*Kutipan Halaman*:

‘Tak Ada Yang Istimewa’ Bersama Pak Anies

Tulisan ini diambil dari kiriman seorang relawan Jakarta Barrier Free Tourism yang menyebarkan di sosmed tentang kisah perjalanan penyandang disabilitas bersama Gubernur DKI Jakarta Bapak Anies Baswedan. Mari simak kisahnya:

Pagi cerah di Trotoar bawah Jembatan Penyeberangan Orang (JPO) Stasiun Pal Merah. Seturun dari taksi biru, nampak teman teman penyandang disabilitas dari berbagai organisasi, aktifis disabilitas, para pendamping dan warga, yang mendaftar ikut jalan jalan.

Trotoar itu berwarna merah dan bergaris kuning serta dibelakangnya tampak tembok berjajar warna hijau. Hari ini rencanaya kita mau cek trotoar bareng Pak Gubernur DKI dalam rangka Ulang Tahun Jakarta Barrier Free Tourism yang ke 6. Ada sekitar 100 orang lebih yang diantaranya 68 penyandang disabilitas.

Yang menarik bagi saya ketika turun taksi adalah pemandangan 9 adik balita cerebal palsy yang berbaris rapi, karena baru pertama ini jalan jalan bersama mereka. Nampak ‘botol infus’ di beberapa kereta bayi, tapi isinya sebenarnya Susu, yang dipegangi orang tua mereka di setiap kereta bayi, dan ada selang masuk melalui hidung atau organ tubuh mereka.

*Tugas Tertulis A*:
Bisakah Anda mencetak ulang entri di bawah tanpa perubahan apa pun, mulai dari awal entri sampai baris yang memuat "eda, Biela / Buk"? Kedua ujungnya ikut disertakan.

Data Terkumpul
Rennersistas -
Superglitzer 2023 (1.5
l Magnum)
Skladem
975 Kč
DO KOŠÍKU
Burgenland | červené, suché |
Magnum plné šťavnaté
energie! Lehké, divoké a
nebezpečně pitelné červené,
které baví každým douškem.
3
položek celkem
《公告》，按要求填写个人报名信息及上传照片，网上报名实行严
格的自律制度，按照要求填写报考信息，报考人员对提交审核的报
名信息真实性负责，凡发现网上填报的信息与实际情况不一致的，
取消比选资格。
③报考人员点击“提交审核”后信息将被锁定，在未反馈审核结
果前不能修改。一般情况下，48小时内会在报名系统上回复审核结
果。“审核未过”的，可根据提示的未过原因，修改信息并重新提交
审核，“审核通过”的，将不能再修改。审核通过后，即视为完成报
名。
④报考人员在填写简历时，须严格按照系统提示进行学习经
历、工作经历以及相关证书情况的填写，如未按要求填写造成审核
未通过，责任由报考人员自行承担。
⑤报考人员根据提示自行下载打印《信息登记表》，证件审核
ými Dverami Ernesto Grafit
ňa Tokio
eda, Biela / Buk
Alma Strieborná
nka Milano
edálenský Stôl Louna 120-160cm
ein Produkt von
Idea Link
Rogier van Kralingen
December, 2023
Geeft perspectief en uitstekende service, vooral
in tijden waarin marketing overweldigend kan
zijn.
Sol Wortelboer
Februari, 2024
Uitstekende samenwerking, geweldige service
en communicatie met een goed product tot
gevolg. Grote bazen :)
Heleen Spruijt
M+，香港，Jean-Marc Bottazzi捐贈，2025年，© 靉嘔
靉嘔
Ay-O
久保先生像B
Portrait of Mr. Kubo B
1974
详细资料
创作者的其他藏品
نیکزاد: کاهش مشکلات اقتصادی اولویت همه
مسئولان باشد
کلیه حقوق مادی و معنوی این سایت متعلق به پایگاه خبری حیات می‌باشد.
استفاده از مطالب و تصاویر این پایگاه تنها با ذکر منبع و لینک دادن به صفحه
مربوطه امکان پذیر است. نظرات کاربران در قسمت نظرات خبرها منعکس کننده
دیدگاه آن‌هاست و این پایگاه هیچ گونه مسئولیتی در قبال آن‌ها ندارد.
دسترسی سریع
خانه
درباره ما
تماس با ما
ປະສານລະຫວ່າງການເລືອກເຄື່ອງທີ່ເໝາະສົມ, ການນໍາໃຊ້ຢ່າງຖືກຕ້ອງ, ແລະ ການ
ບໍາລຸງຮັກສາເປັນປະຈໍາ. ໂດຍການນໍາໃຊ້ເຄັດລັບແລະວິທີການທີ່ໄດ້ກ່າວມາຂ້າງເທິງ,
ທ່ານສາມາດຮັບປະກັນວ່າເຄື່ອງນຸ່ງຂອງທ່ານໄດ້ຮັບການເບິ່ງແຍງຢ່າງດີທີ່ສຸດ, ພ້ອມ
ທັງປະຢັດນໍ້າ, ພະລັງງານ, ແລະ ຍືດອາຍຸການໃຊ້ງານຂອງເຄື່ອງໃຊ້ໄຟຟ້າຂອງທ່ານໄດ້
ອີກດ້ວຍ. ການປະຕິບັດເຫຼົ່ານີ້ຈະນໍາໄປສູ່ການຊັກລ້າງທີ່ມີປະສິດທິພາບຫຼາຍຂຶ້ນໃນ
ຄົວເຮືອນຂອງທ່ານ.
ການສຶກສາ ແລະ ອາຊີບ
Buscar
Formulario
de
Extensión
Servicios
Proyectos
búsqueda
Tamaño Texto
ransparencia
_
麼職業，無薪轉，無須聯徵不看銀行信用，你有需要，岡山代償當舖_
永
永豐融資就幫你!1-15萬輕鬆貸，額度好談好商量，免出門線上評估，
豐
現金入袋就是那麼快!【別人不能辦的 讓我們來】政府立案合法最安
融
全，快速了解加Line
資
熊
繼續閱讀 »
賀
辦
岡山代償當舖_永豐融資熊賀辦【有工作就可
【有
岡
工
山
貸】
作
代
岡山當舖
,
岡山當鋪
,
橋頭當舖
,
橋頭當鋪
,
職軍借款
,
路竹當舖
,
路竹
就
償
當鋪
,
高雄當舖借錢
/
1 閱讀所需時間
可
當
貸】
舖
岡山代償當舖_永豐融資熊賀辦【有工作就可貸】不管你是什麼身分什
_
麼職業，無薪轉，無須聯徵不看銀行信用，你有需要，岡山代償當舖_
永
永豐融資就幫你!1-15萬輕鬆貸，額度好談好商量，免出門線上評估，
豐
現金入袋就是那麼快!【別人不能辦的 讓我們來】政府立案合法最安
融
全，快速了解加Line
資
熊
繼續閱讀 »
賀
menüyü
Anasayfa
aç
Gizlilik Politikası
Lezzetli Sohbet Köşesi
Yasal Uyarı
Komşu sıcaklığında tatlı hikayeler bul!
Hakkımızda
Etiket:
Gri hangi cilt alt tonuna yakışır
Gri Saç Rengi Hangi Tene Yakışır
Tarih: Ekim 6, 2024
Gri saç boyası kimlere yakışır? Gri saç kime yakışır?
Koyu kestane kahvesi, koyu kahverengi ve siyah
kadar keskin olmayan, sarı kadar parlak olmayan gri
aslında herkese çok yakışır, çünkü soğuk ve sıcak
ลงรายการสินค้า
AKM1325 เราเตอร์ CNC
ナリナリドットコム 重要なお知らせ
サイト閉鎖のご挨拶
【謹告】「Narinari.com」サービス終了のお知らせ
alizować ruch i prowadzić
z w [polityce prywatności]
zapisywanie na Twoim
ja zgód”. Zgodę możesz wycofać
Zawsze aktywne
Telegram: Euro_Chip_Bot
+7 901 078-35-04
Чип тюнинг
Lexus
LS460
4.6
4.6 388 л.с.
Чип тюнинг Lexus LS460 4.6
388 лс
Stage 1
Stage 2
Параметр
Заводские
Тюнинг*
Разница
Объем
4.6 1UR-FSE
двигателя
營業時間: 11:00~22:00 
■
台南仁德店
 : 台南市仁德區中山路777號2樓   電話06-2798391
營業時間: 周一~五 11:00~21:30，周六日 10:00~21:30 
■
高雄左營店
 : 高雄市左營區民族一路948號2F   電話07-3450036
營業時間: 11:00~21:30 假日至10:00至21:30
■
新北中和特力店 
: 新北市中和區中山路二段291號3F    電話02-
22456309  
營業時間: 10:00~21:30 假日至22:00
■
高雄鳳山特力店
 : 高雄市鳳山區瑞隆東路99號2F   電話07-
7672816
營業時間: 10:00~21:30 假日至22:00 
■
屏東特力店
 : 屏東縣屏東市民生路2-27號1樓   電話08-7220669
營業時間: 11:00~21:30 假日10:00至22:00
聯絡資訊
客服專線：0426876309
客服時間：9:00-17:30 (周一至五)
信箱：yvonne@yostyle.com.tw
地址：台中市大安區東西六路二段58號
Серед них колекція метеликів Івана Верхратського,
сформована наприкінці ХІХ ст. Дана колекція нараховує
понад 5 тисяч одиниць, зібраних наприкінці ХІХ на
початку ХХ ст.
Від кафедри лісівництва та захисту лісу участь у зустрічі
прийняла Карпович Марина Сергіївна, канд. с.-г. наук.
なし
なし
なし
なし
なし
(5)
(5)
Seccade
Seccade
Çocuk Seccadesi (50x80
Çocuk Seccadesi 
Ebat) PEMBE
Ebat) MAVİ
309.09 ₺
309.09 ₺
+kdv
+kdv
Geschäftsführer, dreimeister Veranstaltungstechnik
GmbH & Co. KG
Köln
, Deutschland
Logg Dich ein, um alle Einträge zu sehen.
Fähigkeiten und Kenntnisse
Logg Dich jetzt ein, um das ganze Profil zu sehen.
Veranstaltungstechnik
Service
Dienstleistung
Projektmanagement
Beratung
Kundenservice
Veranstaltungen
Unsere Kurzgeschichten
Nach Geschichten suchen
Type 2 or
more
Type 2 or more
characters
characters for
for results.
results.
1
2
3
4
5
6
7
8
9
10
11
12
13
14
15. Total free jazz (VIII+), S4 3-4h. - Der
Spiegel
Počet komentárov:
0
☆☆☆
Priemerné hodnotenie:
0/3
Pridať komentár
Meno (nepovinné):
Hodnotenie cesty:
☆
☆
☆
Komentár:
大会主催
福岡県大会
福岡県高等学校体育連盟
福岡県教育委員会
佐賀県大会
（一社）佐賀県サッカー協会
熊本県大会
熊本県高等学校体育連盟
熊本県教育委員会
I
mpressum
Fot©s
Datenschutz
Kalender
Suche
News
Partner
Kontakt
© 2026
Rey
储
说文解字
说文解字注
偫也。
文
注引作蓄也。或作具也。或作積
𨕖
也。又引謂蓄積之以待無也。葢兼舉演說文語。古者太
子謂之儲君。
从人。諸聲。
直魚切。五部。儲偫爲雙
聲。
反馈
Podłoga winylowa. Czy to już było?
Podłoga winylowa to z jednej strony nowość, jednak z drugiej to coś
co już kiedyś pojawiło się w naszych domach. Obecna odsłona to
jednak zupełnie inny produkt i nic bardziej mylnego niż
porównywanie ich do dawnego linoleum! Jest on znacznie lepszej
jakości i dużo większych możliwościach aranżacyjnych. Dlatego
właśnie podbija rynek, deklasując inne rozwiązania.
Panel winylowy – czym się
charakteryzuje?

*Tugas Tertulis B*:
Keluarkan kembali seluruh teks tentang cek trotoar bersama Pak Anies di atas tanpa mengubah apa pun.

*Jawaban Akhir A*:
Rennersistas -
Superglitzer 2023 (1.5
l Magnum)
Skladem
975 Kč
DO KOŠÍKU
Burgenland | červené, suché |
Magnum plné šťavnaté
energie! Lehké, divoké a
nebezpečně pitelné červené,
které baví každým douškem.
3
položek celkem
《公告》，按要求填写个人报名信息及上传照片，网上报名实行严
格的自律制度，按照要求填写报考信息，报考人员对提交审核的报
名信息真实性负责，凡发现网上填报的信息与实际情况不一致的，
取消比选资格。
③报考人员点击“提交审核”后信息将被锁定，在未反馈审核结
果前不能修改。一般情况下，48小时内会在报名系统上回复审核结
果。“审核未过”的，可根据提示的未过原因，修改信息并重新提交
审核，“审核通过”的，将不能再修改。审核通过后，即视为完成报
名。
④报考人员在填写简历时，须严格按照系统提示进行学习经
历、工作经历以及相关证书情况的填写，如未按要求填写造成审核
未通过，责任由报考人员自行承担。
⑤报考人员根据提示自行下载打印《信息登记表》，证件审核
ými Dverami Ernesto Grafit
ňa Tokio
eda, Biela / Buk

*Jawaban Akhir B*:
‘Tak Ada Yang Istimewa’ Bersama Pak Anies

Tulisan ini diambil dari kiriman seorang relawan Jakarta Barrier Free Tourism yang menyebarkan di sosmed tentang kisah perjalanan penyandang disabilitas bersama Gubernur DKI Jakarta Bapak Anies Baswedan. Mari simak kisahnya:

Pagi cerah di Trotoar bawah Jembatan Penyeberangan Orang (JPO) Stasiun Pal Merah. Seturun dari taksi biru, nampak teman teman penyandang disabilitas dari berbagai organisasi, aktifis disabilitas, para pendamping dan warga, yang mendaftar ikut jalan jalan.

Trotoar itu berwarna merah dan bergaris kuning serta dibelakangnya tampak tembok berjajar warna hijau. Hari ini rencanaya kita mau cek trotoar bareng Pak Gubernur DKI dalam rangka Ulang Tahun Jakarta Barrier Free Tourism yang ke 6. Ada sekitar 100 orang lebih yang diantaranya 68 penyandang disabilitas.

Yang menarik bagi saya ketika turun taksi adalah pemandangan 9 adik balita cerebal palsy yang berbaris rapi, karena baru pertama ini jalan jalan bersama mereka. Nampak ‘botol infus’ di beberapa kereta bayi, tapi isinya sebenarnya Susu, yang dipegangi orang tua mereka di setiap kereta bayi, dan ada selang masuk melalui hidung atau organ tubuh mereka.